This is a common difficulty in the movies today. Just in the last month or two both Win a Date With Tad Hamilton and Confessions of a Teenage Drama Queen have attempted to revive that venerable Hollywood tradition of contrasting the big city and the small town and affecting, for the sake of the hicks in the sticks, to champion the latter. A couple of years ago they even re-made Frank Capra’s Mr Deeds Goes to Town (1936) with Adam Sandler in the Gary Cooper role as salt-of-the-earth tuba player Longfellow Deeds.

Are you beginning to see the problem?

Nowadays, the ubiquity of the pop culture has left us with no believable points of contrast between town and country.
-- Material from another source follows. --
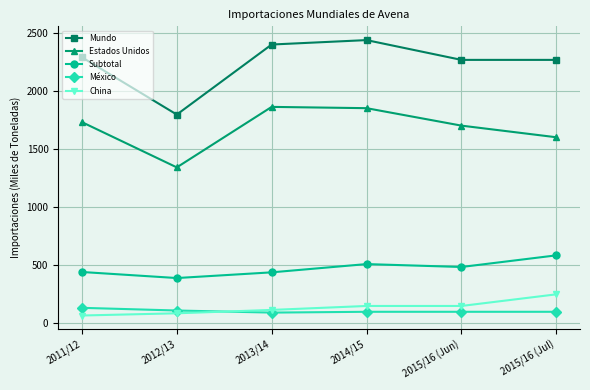

What position from the left is 2015/16 (Jun)?

5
Kate Bosworth’s small town West Virginia girl in Tad Hamilton seems more retarded than innocent; Lindsay Lohan’s Teenage Drama Queen resents it when her mother brings her to small-town New Jersey, but both the people and the opportunities there seem indistinguishable from those in the city.

So it is too in Jersey Girl. Kevin Smith doesn’t spend enough time differentiating his Jersey Eden from the wicked city — maybe because it can’t be done anymore. What the attractions of the former seem to boil down to in the end is the chance to spend more time with Gertie — obviously a desirable thing but not quite enough in itself to place this movie squarely in the archetypal tradition to which it apparently aspires. I say “apparently” because I don’t really believe it does. I don’t really believe that Kevin Smith himself would turn down the chance to make movies in New York or L.A. in favor of driving a street-sweeper and spending more time with the little one in Jersey.

Back in the days when the genre was fresh, Hollywood may also have been hypocritical in championing small-town values, yet the movie makers, who were in most cases quite recently up from the farm themselves, conveyed a palpable longing for the innocence and decency they found in the American hinterland. And they really expected to find it there. Kevin Smith’s Highlands, New Jersey may have poorer paying jobs, beer and boredom going for it, but when the video store clerk offers a “mercy jump” to one of her renters of pornography we know we’re not in Kansas anymore.

Or rather, since the same events could be set in Kansas without anyone’s thinking it odd, we’re not in the same kind of country we were when films like this one made their heart-tugging sense. To pretend that we are, just for the sake of giving his movie a familiar theme, makes Kevin Smith look merely cynical — and contemptuous of his audience.